Dataset records
┌──

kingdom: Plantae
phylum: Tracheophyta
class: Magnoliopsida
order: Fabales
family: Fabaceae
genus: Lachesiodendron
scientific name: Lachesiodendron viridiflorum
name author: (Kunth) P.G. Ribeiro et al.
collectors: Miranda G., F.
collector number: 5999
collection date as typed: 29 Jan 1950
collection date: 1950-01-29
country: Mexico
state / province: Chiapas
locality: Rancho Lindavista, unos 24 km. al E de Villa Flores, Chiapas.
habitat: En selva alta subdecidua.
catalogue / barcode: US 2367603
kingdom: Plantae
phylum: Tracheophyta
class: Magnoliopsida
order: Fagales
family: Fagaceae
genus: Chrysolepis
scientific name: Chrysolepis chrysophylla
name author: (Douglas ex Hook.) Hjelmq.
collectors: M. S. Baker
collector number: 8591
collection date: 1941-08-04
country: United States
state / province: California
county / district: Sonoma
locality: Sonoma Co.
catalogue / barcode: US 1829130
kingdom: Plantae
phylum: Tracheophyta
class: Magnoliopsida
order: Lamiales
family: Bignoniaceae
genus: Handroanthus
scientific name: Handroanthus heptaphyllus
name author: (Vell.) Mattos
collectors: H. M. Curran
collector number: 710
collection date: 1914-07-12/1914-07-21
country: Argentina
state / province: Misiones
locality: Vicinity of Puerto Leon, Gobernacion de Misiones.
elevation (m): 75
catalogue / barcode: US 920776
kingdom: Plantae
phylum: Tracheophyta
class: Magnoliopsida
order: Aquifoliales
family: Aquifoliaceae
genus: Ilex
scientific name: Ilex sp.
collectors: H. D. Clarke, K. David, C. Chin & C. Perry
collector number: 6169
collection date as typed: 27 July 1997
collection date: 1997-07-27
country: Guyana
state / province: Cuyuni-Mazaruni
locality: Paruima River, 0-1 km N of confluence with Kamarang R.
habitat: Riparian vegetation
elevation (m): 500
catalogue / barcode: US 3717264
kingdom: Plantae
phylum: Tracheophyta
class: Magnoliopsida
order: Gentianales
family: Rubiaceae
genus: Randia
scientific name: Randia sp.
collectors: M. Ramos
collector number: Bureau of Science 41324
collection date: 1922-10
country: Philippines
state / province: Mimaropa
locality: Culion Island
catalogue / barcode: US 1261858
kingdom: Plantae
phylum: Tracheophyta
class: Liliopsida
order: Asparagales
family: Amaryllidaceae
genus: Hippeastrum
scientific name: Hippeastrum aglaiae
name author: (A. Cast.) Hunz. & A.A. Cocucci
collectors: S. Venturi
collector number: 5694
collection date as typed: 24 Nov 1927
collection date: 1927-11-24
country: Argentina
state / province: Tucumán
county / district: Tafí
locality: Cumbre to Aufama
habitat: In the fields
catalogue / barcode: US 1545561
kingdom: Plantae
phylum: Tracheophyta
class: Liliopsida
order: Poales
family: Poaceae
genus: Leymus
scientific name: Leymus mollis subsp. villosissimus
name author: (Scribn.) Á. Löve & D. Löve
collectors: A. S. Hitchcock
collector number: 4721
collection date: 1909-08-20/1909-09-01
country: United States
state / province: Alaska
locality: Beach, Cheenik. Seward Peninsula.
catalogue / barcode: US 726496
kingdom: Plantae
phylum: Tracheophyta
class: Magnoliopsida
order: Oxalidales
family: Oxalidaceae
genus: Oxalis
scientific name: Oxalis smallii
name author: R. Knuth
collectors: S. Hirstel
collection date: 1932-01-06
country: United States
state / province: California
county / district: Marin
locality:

└──

§ **Exercise**
Determine how many lines of the material contain the string "district". Give only the number.

§ **Output of the task**
3